EXTRAIT PRÉSENTÉ.
######
Le mélange des genres culmine quand Michèle Delaunay, ancienne ministre de François Hollande, «aime» le tweet du frontiste Jean Messiha.
LREM et le printemps républicain réagissent en invoquant la laïcité et l’égalité femmes-hommes. Ainsi, les figures de proue du printemps républicain (Laurent Bouvet et Gilles Clavreul) retweetent tous les députés LREM qui sont sur cette ligne. Aurore Bergé en tête, dont le tweet matinal sera un des plus relayés, et qui défendra la même ligne toute la journée du mardi 26 février.
Le sport émancipe. Il ne soumet pas. Mon choix de femme et de citoyenne sera de ne plus faire confiance à une marque qui rompt avec nos valeurs.
######
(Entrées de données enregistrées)
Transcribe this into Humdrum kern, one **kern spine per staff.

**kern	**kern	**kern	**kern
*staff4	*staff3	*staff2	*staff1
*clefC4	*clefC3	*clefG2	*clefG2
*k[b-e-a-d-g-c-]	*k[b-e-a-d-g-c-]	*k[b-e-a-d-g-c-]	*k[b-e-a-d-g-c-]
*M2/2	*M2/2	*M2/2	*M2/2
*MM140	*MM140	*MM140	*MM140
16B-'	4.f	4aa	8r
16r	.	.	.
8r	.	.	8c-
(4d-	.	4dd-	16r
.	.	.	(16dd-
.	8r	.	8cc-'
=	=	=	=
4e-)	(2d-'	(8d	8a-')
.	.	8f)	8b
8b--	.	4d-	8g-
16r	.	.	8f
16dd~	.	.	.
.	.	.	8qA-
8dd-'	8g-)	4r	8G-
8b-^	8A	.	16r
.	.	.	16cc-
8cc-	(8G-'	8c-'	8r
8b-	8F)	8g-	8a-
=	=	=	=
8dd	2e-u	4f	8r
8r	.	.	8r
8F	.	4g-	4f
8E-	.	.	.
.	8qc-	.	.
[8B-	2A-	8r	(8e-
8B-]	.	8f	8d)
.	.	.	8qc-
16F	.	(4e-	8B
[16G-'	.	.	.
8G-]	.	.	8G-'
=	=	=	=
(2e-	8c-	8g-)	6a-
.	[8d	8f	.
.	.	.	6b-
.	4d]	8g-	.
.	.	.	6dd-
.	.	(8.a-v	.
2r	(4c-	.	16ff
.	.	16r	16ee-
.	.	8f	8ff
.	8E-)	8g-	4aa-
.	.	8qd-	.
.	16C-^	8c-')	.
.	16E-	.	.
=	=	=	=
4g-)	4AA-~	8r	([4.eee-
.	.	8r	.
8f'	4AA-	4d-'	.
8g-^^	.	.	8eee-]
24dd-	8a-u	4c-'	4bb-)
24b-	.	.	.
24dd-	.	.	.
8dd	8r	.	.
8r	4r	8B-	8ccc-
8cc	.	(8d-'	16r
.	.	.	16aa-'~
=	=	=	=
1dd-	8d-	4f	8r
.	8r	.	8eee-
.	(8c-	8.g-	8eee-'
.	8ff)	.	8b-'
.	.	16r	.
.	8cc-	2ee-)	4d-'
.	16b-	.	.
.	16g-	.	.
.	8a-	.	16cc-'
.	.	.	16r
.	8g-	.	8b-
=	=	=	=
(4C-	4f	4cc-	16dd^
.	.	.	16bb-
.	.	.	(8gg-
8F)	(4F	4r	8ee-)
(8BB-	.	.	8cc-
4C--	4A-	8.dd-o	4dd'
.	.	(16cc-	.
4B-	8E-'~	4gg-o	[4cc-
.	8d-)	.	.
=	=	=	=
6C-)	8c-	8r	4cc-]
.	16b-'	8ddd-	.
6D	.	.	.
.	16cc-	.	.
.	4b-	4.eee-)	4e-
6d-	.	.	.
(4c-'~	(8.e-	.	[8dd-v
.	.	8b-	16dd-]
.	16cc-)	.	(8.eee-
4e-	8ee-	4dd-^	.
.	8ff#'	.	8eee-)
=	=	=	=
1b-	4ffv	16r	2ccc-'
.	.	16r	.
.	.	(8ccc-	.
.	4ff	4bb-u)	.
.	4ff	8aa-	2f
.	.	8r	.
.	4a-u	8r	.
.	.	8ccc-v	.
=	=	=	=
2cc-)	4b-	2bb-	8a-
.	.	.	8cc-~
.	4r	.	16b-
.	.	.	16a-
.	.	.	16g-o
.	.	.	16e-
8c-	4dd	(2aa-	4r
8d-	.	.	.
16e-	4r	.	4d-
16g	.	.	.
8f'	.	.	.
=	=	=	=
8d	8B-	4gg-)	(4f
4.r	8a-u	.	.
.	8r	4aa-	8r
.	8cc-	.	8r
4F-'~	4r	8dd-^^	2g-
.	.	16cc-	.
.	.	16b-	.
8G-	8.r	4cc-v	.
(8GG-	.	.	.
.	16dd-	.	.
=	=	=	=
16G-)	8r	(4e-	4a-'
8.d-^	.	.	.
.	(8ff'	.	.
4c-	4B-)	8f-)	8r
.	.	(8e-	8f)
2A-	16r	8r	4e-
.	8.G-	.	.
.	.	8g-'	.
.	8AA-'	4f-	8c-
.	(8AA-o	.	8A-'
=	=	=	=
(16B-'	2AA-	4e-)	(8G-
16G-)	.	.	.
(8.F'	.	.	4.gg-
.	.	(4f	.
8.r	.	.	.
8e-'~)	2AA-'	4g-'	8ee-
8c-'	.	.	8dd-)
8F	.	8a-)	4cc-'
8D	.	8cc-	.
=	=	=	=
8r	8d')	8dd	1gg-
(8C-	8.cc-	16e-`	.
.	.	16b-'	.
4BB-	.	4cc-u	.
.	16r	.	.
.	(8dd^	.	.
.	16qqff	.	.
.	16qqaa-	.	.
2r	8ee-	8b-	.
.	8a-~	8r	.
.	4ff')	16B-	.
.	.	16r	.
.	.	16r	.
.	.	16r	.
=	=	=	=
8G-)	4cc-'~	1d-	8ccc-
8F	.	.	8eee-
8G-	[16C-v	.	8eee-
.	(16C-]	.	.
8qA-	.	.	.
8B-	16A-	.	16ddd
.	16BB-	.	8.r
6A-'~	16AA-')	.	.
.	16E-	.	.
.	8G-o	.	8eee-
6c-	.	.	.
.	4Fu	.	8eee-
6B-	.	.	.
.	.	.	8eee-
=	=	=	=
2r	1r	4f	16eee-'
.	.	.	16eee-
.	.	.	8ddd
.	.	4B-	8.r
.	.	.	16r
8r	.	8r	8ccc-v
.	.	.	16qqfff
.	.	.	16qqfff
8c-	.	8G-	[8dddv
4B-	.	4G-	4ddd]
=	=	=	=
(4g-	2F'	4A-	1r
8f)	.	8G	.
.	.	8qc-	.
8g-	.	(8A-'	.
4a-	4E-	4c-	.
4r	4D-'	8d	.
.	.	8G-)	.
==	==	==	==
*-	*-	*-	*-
######
PROBLÈME 1. Dans l'extrait présenté, quelle fonction Michèle Delaunay a-t-elle occupée ?
PROBLÈME 2.
Les affirmations suivantes concordent-elles avec l'extrait présenté ? Répondez par oui ou par non pour chacune, en citant les mots décisifs de l'extrait.
(a) Laurent Bouvet et Gilles Clavreul sont présentés comme des figures de proue du printemps républicain.
(b) Michèle Delaunay retweete le message de Jean Messiha.
(c) LREM réagit en invoquant la laïcité et l'égalité femmes-hommes.
PROBLÈME 3. Recopiez fidèlement le passage de l'extrait présenté qui va de « Le mélange des » à « mardi 26 février. ».

RÉPONSE PROPOSÉE 1. Elle est ancienne ministre de François Hollande.

RÉPONSE PROPOSÉE 2.
(a) Oui : « les figures de proue du printemps républicain (Laurent Bouvet et Gilles Clavreul) ».
(b) Non : « «aime» le tweet du frontiste Jean Messiha ».
(c) Oui : « LREM et le printemps républicain réagissent en invoquant la laïcité et l’égalité femmes-hommes ».

RÉPONSE PROPOSÉE 3.
Le mélange des genres culmine quand Michèle Delaunay, ancienne ministre de François Hollande, «aime» le tweet du frontiste Jean Messiha.
LREM et le printemps républicain réagissent en invoquant la laïcité et l’égalité femmes-hommes. Ainsi, les figures de proue du printemps républicain (Laurent Bouvet et Gilles Clavreul) retweetent tous les députés LREM qui sont sur cette ligne. Aurore Bergé en tête, dont le tweet matinal sera un des plus relayés, et qui défendra la même ligne toute la journée du mardi 26 février.